Oggi è la giornata mondiale dell’ambiente e l’Onu ha scelto come tema “Riconnettersi con la natura” per recuperare un rapporto con l’ambiente più sano, consapevole, e contribuire a non sprecarne le risorse. Ma non si tratta di un tema “esistenziale” né tantomeno di una tendenza new age. No, difendere l’ambiente diventa una precisa scelta politica dalle conseguenze fondamentali non solo per l’economia, ma anche per la convivenza pacifica tra i popoli. È ormai dimostrato che tra le cause delle migrazioni vi sono anche i cambiamenti climatici che causano desertificazione e quindi, carestie e povertà. Un tema che dopo l’annuncio del presidente Usa Donald Trump di uscire dall’accordo di Parigi, risulta ancora più scottante.

Trudeau l’anti Trump
Ed è per questo che colpisce il fatto che sia il Canada di Justin Trudeau, il leader che si è distinto anche per le politiche a favore dei migranti, a ospitare il World Environnement Day, il principale evento dell’Onu su “azioni positive a difesa dell’ambiente”. Il Canada ha deciso di rispettare gli accordi di Parigi sul controllo delle emissioni e pur essendo un Paese che si basa sulle energie fossili, ha investito su quelle rinnovabili.
In tutto il mondo sono previste centinaia di iniziative, dalla pulizia delle spiagge alle escursioni guidate nella natura. Quella “simbolo” è l’illuminazione di verde, lunedì sera, degli edifici e monumenti iconici delle città: tra questi l’Empire State Building di New York, il Cristo Redentor di Rio de Janeiro, il Burj Khalifa di Dubai.
Sui social gli utenti sono invitati a condividere immagini della natura, con l’hashtag #WithNature per la creazione dell'”album fotografico sulla natura più grande al mondo”. Gli scatti migliori saranno esposti al Palazzo di Vetro dell’Onu a New York. Possibilità di condivisione anche tramite un’app, iNaturalist, per catturare, ma solo con lo smartphone, ogni creatura che abita nel proprio giardino, nei parchi o nelle riserve naturali.

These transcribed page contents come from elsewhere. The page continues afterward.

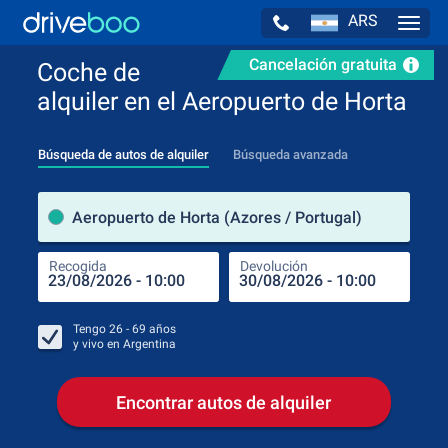
ARS
Navig
Cancelación gratuita
Coche de
alquiler en el Aeropuerto de Horta
Búsqueda de autos de alquiler
Búsqueda avanzada
luga
Aeropuerto de Horta (Azores / Portugal)
Recogida
Devolución
Luga
Rec
Tengo
26 - 69
años
y vivo en
Argentina
Encontrar autos de alquiler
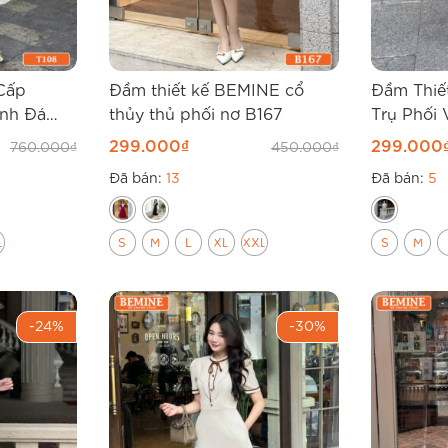
Cấp
Đầm thiết kế BEMINE cổ
Đầm Thiế
nh Đá
thủy thủ phối nơ B167
Trụ Phối 
B171
299.000
₫
299.000
760.000
₫
450.000
₫
Đã bán:
13
Đã bán:
5
L
S
M
L
XL
XXL
S
M
-24%
-30%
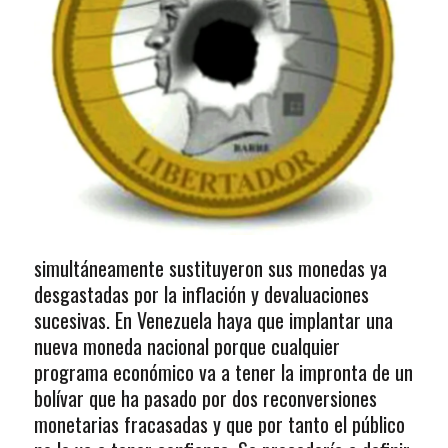
simultáneamente sustituyeron sus monedas ya
desgastadas por la inflación y devaluaciones
sucesivas. En Venezuela haya que implantar una
nueva moneda nacional porque cualquier
programa económico va a tener la impronta de un
bolívar que ha pasado por dos reconversiones
monetarias fracasadas y que por tanto el público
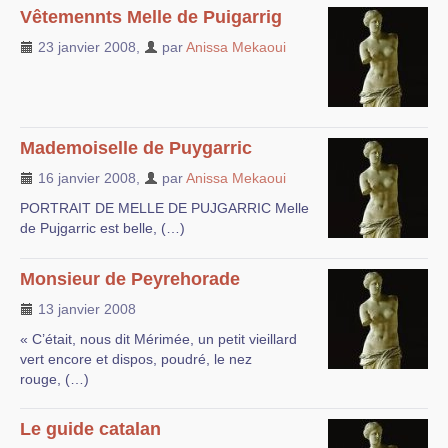
Vêtemennts Melle de Puigarrig
23 janvier 2008
,
par
Anissa Mekaoui
Mademoiselle de Puygarric
16 janvier 2008
,
par
Anissa Mekaoui
PORTRAIT DE MELLE DE PUJGARRIC Melle
de Pujgarric est belle, (…)
Monsieur de Peyrehorade
13 janvier 2008
« C’était, nous dit Mérimée, un petit vieillard
vert encore et dispos, poudré, le nez
rouge, (…)
Le guide catalan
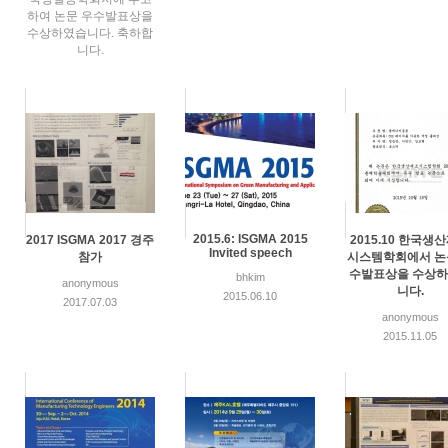
하여 논문 우수발표상을
수상하였습니다. 축하합
니다.
2015.6: ISGMA 2015
2017 ISGMA 2017 경주
2015.10 한국생
Invited speech
참가
시스템학회에서 논
수발표상을 수상
bhkim
anonymous
니다.
2015.06.10
2017.07.03
anonymous
2015.11.05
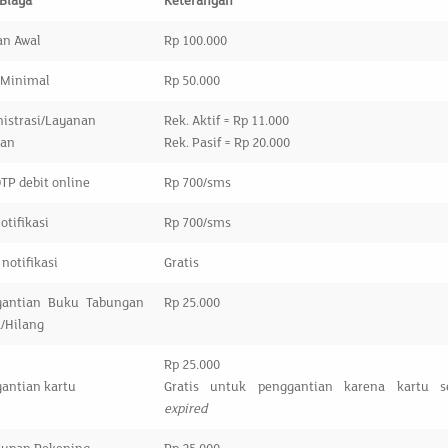
 Biaya
Keterangan
an Awal
Rp 100.000
 Minimal
Rp 50.000
istrasi/Layanan
Rek. Aktif = Rp 11.000
nan
Rek. Pasif = Rp 20.000
TP debit online
Rp 700/sms
otifikasi
Rp 700/sms
notifikasi
Gratis
gantian Buku Tabungan
Rp 25.000
/Hilang
Rp 25.000
antian kartu
Gratis untuk penggantian karena kartu s
expire
d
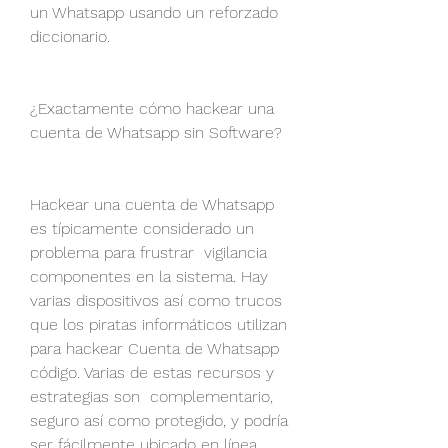
un Whatsapp usando un reforzado 
diccionario.
¿Exactamente cómo hackear una 
cuenta de Whatsapp sin Software?
Hackear una cuenta de Whatsapp 
es típicamente considerado un 
problema para frustrar  vigilancia 
componentes en la sistema. Hay  
varias dispositivos así como trucos 
que los piratas informáticos utilizan 
para hackear Cuenta de Whatsapp 
código. Varias de estas recursos y 
estrategias son  complementario, 
seguro así como protegido, y podría 
ser fácilmente ubicado en línea 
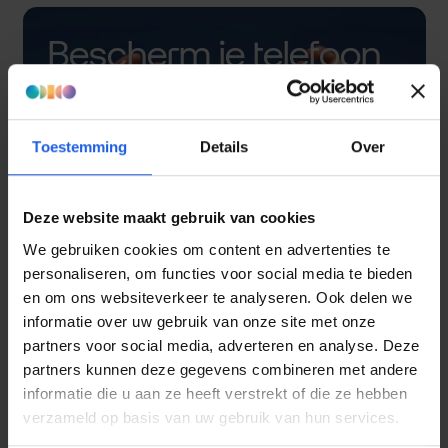
Bescherm je telefoon
met een hoesje
Toestemming
Details
Over
Deze website maakt gebruik van cookies
We gebruiken cookies om content en advertenties te
personaliseren, om functies voor social media te bieden
en om ons websiteverkeer te analyseren. Ook delen we
informatie over uw gebruik van onze site met onze
partners voor social media, adverteren en analyse. Deze
partners kunnen deze gegevens combineren met andere
informatie die u aan ze heeft verstrekt of die ze hebben
verzameld op basis van uw gebruik van hun services.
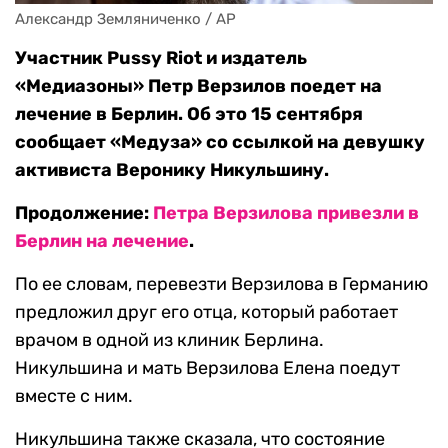
Александр Земляниченко / AP
Участник Pussy Riot и издатель
«Медиазоны» Петр Верзилов поедет на
лечение в Берлин. Об это 15 сентября
сообщает «Медуза» со ссылкой на девушку
активиста Веронику Никульшину.
Продолжение:
Петра Верзилова привезли в
Берлин на лечение
.
По ее словам, перевезти Верзилова в Германию
предложил друг его отца, который работает
врачом в одной из клиник Берлина.
Никульшина и мать Верзилова Елена поедут
вместе с ним.
Никульшина также сказала, что состояние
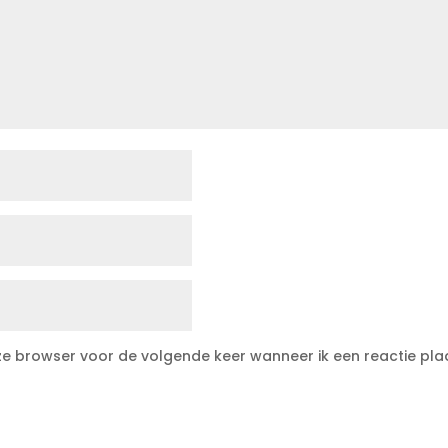
eze browser voor de volgende keer wanneer ik een reactie pla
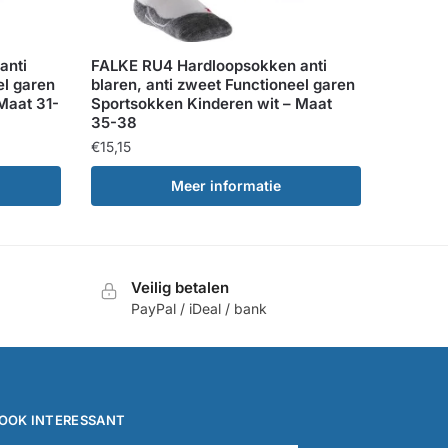
anti
FALKE RU4 Hardloopsokken anti
el garen
blaren, anti zweet Functioneel garen
Maat 31-
Sportsokken Kinderen wit – Maat
35-38
€
15,15
Meer informatie
Veilig betalen
PayPal / iDeal / bank
OOK INTERESSANT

In Italia la protesta per salvare l’Ispra
In questi giorni, come abbiamo raccontato anche nell’ultimo numero di Left adesso in edicola, l’Istituto superiore per la protezione e la ricerca ambientale che sta per diventare un soggetto fondamentale per il Sistema Nazionale di protezione ambientale istituito dalla legge 132 del 2016, vive un momento travagliato. Sono 93 i ricercatori precari che rischiano il licenziamento perché mancano ormai i fondi ordinari. Dal 2008 a oggi infatti sono stati persi 13 milioni di euro di finanziamenti e si è creata una situazione di impasse, a detta dello stesso direttore, che rischia anche di compromettere le attività normali dell’ente di ricerca.

L’Usb ha organizzato per oggi alle 16 un presidio al Pantheon a Roma. «Davanti all’albergo del sole e vicino al tempio di Nettuno, viene riproposta la messa in scena di due famosi “corti”, realizzati dagli stessi ricercatori: “Non sparate alla Ricerca (ambientale)” e ”La Ricerca pubblica solleva lo Stato”», si legge nel comunicato del sindacato di base. «La trama è chiara: lo Stato sopprime la Ricerca pubblica nazionale, in questo caso un Ente terzo e indipendente a tutela dell’ambiente e della salute dei cittadini, negando risorse economiche e continuando a far finta di non sapere che gli investimenti nella Ricerca pubblica hanno un ritorno positivo in termini di sviluppo e di benessere dei cittadini, al contrario di quella privata che si limita nel migliore dei casi alla commercializzazione di brevetti, o peggio, all’ideazione di armi sempre più micidiali».